Bardon, autobus n. 144. Lungo, fatto di capitoletti, triste. Una donna – che non è triste – ci parla di un amante, del farsi belle per uno che forse lo vedrà e glielo riferirà. Il tradimento è una cosa, quello che c’è prima e dopo, è davvero un mondo da esplorare. Qui lo si fa. Mi è piaciuto di meno, questo, ma è comunque molto denso, come pensieri.
L’incidente. Questo è molto, molto bello. A un certo punto ti strappa il cuore e te lo rimette dentro. C’è il tradimento, il solito, c’è lei, perché noi vediamo le storie con gli occhi di una lei, e c’è un momento chiave, un incidente, un prima e un dopo che sono abissi diversi eppure, alla fine, ti viene da chiederti cosa sia cambiato. C’è la religione, qui, il credere o meno, anche, ma è un qualcosa di laterale.
La stagione dei tacchini. Volete ridere? Ero uscito a bere una birra alla sagra del tacchino, dove lavorava la donna, e poi okay, boh, fermiamoci ti aspetto ci mangiamo qualcosa e vado in macchina, e indovinate che racconto leggo? Questo. E rientro alla sagra dei tacchini sapendo tutto di come si sventra un tacchino e lo si fa a pezzetti… poi okay, il racconto parla di rapporti e questa volta, anche se con gli occhi di una donna, i protagonisti son anche gli uomini… 
Dulse, che poi sono delle alghe da masticare. Questo è quello che ho faticato un po’ a finire. Boh… un po’ meno denso di altri, con una protagonista un po’ allo sbando, soprattutto psicologicamente. Si cambia, nella vita, e qui si gioca molto a mostrare questo cambiamento. Gli uomini, anche qui, non ci fanno una gran figura. Un po’ lungo, questo, ecco forse il difetto.

----

◆ **Quesiti da svolgere**
[a] Nel brano sui racconti, che cosa sono i dulse?
[b] Prosegui il brano sui racconti dal punto in cui si interrompe.
L'elenco riportato qui sotto proviene da una fonte diversa.

◆ **Dati forniti**
----

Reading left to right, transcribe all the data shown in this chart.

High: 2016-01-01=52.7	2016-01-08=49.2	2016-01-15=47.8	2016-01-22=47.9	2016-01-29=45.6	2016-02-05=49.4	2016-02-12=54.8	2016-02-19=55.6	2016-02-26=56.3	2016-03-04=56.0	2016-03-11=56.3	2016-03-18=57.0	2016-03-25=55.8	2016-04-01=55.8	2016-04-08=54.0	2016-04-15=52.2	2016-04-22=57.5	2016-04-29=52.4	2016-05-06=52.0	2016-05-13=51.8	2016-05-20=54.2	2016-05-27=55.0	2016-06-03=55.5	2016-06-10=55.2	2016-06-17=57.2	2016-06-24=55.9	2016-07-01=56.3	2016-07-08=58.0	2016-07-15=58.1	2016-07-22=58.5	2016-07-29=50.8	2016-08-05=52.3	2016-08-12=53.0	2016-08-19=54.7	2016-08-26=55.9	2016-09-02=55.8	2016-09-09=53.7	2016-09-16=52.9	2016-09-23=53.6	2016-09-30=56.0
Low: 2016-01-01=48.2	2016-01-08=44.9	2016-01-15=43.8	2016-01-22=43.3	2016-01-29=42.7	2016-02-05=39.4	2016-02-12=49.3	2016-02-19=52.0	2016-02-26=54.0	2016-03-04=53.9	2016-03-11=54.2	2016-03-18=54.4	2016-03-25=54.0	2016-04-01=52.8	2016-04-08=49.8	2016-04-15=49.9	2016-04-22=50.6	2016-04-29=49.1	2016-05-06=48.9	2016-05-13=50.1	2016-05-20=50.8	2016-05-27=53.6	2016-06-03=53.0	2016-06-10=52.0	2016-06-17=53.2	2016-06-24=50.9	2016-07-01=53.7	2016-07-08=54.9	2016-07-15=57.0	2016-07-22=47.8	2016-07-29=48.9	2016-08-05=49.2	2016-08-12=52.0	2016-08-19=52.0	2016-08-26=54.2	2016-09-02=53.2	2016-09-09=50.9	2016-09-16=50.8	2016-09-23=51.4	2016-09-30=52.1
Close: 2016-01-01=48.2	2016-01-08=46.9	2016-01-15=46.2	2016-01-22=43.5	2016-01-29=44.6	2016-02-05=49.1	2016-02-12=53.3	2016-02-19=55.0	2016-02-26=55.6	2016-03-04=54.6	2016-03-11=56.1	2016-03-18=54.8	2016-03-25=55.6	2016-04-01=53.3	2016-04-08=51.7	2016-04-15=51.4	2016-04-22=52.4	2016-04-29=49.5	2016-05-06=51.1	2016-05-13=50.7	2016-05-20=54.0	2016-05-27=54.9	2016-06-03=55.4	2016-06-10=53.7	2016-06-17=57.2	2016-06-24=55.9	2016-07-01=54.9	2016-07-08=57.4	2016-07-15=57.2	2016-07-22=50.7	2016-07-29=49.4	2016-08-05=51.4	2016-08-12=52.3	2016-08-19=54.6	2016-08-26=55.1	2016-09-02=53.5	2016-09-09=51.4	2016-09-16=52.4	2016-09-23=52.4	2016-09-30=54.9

----

◆ **Soluzioni dell'esercizio**
[a] Sono delle alghe da masticare.

[b]
I Chaddeley e i Fleming è il racconto per cui ho cominciato dalla fine. Non digerivo il primo. E col senno di poi, confermo la scelata a mio avviso sbagliata di metterlo all’inizio. Non è brutto, ma tutti quei nomi ecc. rischia di stoppare la lettura. Il racconto è fatto di due parti, la prima è Agganci, che è quello così così; la seconda è Il sasso nel pascolo, che invece ho trovato molto bello. I personaggi sono sempre quelli di queste due famiglie, e sono persone davvero descritte alla perfezione, va detto.
E adesso?
Ho finito? No. C’è un sacco da dire, di questa qua e di questi racconti. Ma sarò breverrimo, promesso.
Vado per punti:

  • sono racconti che hanno dentro tantissimo Canada.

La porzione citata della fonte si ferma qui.